Trish Dickenson [Earth Trustee for Eradicating Ecocide] and Jo Jo Mehta [Environmental Activist] opened Session 3 on Climate Change Crisis and Solutions by discussing Choosing a Legacy to do no harm, stressing holistic caring for planet Earth. An antiecocide
law would aim to replace 'significant harm' to the environment with significant harmony, benefiting both humanity
and nature. Cultural ecocide [loss of species and cultures] and inner ecocide [violence to our innate wisdom] needed to be included. Human oneness with nature had to be rediscovered. Campaigning to eradicate ecocide – 'protest to protect' – was increasingly attracting young people. Vijay Mehta on From War Economy to Green Economy stressed militarism – "key driver of
economics of underdevelopment" – negatively impacted both environment and human security causing large flows of refugees especially hit by climate disruption. As world's largest user of
petroleum, US military heightened global pollution; two-thirds of man-made global warming emissions were created by 90
companies such as Chevron and Exxon – yet the 2015 subsidy for fossil fuels totalled $5.3 trillion! [IMF Report]. Peace-based security was basic to solving the eco-crisis. Transition from fossil fuels to a green energy era was essential. "We need to build a new
social, political and cultural society that is sustainable, equitable and in harmony with the environment." [Full Report – See UfP Website]

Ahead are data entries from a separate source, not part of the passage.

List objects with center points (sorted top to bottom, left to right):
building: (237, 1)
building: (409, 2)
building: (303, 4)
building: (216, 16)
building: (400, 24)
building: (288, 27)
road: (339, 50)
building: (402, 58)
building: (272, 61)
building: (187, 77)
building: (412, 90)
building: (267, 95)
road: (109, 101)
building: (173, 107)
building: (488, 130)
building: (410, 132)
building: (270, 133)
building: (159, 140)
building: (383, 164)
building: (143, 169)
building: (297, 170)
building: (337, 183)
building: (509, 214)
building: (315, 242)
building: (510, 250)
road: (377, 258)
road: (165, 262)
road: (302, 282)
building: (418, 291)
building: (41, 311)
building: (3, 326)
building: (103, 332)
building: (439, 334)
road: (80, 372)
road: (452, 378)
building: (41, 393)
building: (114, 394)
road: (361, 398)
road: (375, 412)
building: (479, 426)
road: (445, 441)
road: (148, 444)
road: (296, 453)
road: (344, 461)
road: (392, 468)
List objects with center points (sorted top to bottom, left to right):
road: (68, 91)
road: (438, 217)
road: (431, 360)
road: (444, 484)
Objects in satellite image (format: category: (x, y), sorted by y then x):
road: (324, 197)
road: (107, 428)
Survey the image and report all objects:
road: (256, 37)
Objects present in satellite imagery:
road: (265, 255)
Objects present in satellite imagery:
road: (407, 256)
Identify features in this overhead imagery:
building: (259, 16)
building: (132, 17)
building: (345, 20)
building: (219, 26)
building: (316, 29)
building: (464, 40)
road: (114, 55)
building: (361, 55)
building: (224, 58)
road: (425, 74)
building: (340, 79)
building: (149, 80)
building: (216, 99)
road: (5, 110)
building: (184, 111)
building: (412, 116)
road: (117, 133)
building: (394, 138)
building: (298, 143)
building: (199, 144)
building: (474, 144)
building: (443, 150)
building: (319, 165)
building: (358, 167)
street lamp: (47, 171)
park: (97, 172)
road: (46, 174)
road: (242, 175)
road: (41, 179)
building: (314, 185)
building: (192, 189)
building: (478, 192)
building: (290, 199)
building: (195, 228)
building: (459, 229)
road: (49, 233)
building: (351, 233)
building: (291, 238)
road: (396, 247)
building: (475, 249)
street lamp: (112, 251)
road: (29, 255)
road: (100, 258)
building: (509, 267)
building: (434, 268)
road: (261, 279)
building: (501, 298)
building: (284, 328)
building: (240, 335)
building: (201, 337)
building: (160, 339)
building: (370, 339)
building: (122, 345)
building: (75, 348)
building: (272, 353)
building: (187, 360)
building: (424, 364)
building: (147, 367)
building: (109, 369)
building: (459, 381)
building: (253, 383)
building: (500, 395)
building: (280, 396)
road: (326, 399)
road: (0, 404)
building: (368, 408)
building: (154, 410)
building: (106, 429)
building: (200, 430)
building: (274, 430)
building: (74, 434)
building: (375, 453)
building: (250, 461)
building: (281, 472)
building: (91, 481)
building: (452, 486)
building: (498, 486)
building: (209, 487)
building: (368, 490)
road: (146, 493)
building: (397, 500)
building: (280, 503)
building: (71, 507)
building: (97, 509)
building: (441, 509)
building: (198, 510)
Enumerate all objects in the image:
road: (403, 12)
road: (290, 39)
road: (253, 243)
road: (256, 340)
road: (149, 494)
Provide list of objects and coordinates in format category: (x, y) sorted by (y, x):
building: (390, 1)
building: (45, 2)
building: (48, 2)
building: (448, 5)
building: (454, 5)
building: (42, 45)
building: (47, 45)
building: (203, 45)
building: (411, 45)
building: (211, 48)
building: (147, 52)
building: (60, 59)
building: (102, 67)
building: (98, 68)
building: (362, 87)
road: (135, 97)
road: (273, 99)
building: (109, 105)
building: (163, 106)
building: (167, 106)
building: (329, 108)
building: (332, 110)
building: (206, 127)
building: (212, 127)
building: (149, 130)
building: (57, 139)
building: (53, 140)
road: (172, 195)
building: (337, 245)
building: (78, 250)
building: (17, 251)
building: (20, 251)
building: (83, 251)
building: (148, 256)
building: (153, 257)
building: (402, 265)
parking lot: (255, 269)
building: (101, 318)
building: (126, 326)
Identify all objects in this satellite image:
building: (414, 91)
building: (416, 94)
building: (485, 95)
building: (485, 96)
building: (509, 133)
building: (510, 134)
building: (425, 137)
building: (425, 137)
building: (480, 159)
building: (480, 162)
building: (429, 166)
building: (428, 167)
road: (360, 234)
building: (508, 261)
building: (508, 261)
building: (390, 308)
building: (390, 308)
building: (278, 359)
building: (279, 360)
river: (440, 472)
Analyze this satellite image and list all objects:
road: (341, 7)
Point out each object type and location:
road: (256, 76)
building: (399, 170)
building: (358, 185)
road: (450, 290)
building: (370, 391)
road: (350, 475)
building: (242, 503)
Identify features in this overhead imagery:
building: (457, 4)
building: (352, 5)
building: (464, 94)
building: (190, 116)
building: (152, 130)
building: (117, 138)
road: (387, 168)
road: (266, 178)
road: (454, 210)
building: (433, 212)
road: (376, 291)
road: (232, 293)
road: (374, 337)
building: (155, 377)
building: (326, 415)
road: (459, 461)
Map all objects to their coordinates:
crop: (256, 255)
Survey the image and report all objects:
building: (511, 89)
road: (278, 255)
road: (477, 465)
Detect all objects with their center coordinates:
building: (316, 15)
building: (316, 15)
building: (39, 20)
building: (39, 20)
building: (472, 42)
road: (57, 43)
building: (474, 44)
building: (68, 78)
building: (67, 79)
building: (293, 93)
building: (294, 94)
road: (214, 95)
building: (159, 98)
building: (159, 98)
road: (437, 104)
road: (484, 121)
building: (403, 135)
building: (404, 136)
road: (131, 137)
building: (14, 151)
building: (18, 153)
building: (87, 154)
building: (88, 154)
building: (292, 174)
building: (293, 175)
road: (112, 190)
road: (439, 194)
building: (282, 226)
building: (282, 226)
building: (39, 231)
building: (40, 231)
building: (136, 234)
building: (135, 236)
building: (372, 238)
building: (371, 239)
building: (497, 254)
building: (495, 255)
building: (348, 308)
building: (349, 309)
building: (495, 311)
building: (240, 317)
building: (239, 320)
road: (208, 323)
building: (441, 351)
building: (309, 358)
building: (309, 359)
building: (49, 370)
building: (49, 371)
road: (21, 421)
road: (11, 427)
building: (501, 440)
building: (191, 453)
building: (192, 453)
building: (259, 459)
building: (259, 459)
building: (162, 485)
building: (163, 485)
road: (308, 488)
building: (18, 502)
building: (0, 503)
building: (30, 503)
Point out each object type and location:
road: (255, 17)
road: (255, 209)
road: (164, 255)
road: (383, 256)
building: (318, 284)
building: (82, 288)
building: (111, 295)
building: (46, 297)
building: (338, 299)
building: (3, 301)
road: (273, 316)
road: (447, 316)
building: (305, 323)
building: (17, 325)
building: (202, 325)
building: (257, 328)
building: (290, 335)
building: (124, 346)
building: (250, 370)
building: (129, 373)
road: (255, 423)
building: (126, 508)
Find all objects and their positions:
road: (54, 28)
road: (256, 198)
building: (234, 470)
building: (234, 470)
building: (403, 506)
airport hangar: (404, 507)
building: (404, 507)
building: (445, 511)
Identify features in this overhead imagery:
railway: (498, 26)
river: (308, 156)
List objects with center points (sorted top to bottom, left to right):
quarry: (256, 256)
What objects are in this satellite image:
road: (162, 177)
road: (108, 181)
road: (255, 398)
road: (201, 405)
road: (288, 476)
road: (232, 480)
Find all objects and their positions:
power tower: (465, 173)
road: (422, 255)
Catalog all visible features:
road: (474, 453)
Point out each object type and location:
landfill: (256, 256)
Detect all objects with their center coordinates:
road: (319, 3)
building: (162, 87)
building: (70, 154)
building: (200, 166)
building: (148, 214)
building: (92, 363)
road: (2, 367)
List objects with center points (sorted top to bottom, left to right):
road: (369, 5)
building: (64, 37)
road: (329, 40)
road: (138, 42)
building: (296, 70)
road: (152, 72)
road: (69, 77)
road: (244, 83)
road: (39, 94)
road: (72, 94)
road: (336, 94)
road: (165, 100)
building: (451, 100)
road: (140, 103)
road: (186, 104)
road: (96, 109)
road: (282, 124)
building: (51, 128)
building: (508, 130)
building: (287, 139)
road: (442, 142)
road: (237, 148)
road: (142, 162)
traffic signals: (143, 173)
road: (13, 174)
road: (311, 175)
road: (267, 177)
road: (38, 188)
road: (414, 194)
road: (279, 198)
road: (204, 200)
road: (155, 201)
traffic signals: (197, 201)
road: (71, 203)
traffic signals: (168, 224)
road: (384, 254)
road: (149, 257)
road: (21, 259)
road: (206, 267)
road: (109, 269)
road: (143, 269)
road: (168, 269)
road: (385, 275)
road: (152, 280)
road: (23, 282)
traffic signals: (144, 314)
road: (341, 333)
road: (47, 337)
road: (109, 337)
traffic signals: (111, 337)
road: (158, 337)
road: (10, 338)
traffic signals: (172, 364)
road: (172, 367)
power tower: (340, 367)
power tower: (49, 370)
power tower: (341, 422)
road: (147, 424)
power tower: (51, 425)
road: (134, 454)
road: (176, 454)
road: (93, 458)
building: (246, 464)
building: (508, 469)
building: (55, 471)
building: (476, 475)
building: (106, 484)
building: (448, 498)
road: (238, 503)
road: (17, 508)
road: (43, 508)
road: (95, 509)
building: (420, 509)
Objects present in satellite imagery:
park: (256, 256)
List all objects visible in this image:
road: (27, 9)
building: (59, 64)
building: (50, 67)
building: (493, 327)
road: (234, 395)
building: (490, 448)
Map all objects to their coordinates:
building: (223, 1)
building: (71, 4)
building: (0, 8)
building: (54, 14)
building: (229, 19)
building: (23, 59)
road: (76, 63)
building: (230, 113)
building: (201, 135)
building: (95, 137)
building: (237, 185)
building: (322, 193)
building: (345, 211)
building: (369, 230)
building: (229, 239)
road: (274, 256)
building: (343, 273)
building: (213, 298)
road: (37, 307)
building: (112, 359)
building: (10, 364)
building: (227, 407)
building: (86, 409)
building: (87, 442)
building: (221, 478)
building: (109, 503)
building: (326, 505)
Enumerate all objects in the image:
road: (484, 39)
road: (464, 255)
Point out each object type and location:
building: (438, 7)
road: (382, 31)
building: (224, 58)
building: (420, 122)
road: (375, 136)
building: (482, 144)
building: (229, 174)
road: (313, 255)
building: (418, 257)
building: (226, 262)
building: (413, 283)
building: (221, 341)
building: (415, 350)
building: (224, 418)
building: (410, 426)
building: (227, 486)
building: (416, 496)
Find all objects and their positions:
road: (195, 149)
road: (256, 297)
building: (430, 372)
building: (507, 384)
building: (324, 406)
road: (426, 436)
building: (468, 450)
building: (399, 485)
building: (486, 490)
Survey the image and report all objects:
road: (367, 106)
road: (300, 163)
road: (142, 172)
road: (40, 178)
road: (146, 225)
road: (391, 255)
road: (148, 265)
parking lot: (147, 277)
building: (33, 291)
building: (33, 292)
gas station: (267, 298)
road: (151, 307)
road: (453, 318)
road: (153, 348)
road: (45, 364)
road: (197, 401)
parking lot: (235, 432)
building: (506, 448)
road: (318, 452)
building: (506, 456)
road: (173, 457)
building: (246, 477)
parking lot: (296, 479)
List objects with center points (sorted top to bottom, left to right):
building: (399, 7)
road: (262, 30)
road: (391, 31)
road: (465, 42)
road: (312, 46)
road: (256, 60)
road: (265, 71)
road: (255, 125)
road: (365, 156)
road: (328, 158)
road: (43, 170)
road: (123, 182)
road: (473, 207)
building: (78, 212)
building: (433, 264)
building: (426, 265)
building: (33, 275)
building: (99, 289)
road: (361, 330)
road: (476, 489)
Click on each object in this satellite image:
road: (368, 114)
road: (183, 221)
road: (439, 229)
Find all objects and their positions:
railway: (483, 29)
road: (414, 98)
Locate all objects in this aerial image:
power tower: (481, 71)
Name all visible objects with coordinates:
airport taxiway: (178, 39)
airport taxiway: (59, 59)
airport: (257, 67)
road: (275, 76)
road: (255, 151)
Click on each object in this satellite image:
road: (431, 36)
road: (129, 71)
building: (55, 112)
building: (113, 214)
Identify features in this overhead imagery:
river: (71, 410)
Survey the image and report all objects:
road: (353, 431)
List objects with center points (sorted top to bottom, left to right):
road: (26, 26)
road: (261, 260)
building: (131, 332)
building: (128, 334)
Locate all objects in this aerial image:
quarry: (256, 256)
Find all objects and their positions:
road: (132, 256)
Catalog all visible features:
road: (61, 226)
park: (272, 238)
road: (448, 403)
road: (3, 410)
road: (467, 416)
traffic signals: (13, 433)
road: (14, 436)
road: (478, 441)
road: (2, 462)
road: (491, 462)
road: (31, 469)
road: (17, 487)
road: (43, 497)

Report by Rev. Brian Cooper & Daphne Smalling

POSITIVE AUDIENCE RESPONSE included statement by Bernard Holland [quotes]: "I was deeply impressed by the sincerity and candour of all the speakers at this event, the significance of which cannot be overestimated.....It is the people, by virtue of their immense fund of wisdom, compassion and courage, who should inform and guide the leadership of all nations. [On 'Faith']: The mere fact I am convinced of the inherent value of every human life, provides a context for religiosity in the general sense that it is a unifying force that can only bring forth the best qualities of our human nature...[On Uniting for Peace]: a "commitment to this great and noble vision of a new world order."